** Data follows **

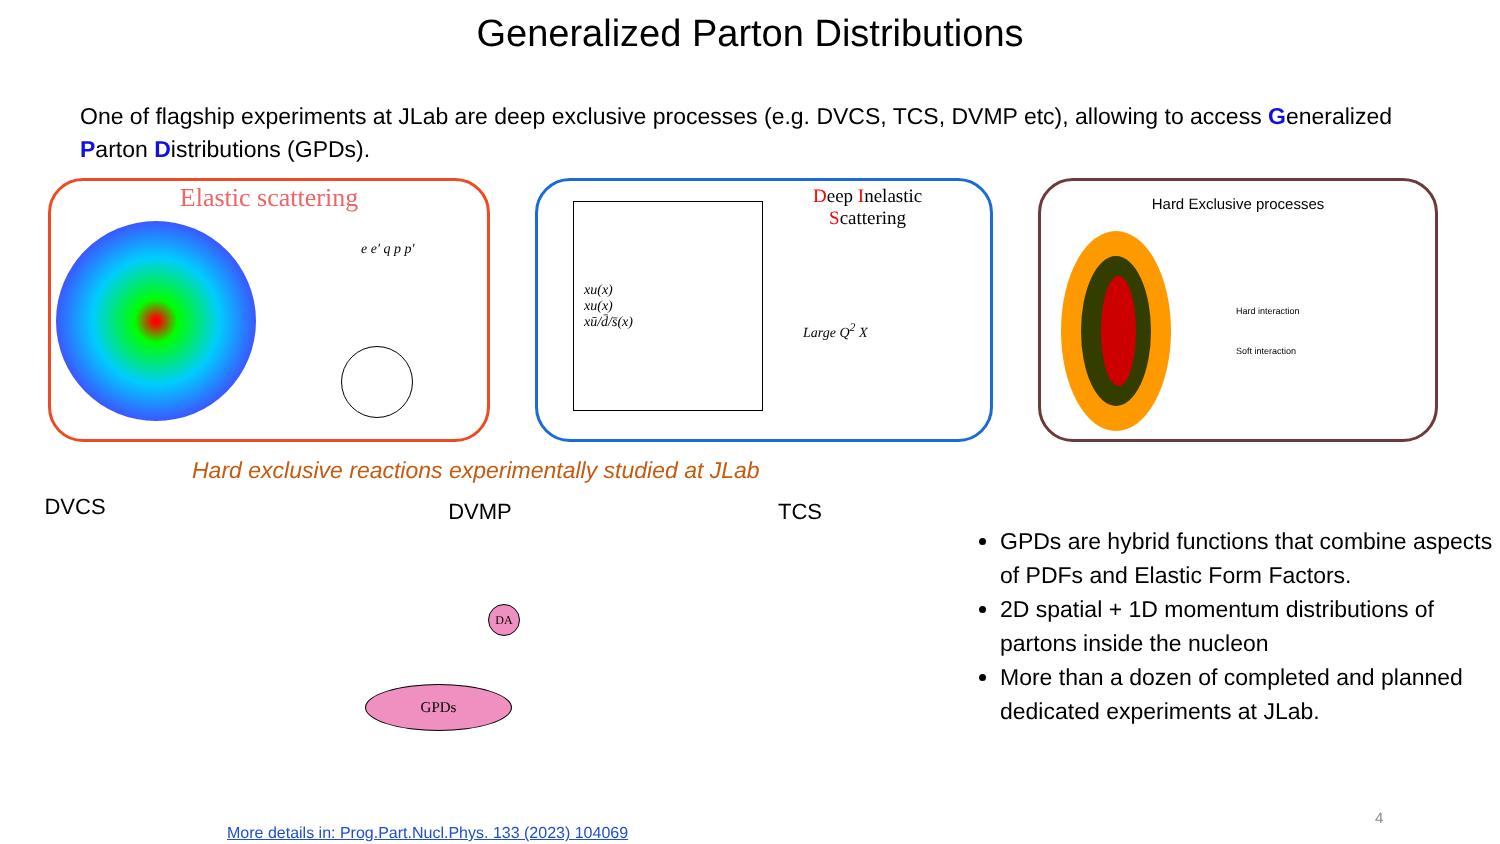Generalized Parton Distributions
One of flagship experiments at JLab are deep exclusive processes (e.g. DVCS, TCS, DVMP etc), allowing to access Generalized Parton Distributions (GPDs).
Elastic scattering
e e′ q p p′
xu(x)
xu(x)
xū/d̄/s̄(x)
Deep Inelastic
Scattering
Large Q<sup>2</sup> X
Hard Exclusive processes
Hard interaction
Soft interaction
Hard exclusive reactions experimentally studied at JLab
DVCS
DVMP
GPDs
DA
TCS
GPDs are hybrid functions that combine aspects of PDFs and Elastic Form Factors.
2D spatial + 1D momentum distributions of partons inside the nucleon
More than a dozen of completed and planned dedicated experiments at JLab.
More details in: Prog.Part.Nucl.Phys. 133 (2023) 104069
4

** End of Data **

[Task details] All the records need to be set down word for word, with the images left out.

[Task response]
Generalized Parton Distributions
One of flagship experiments at JLab are deep exclusive processes (e.g. DVCS, TCS, DVMP etc), allowing to access Generalized Parton Distributions (GPDs).
Elastic scattering
e e′ q p p′
xu(x)
xu(x)
xū/d̄/s̄(x)
Deep Inelastic
Scattering
Large Q<sup>2</sup> X
Hard Exclusive processes
Hard interaction
Soft interaction
Hard exclusive reactions experimentally studied at JLab
DVCS
DVMP
GPDs
DA
TCS
GPDs are hybrid functions that combine aspects of PDFs and Elastic Form Factors.
2D spatial + 1D momentum distributions of partons inside the nucleon
More than a dozen of completed and planned dedicated experiments at JLab.
More details in: Prog.Part.Nucl.Phys. 133 (2023) 104069
4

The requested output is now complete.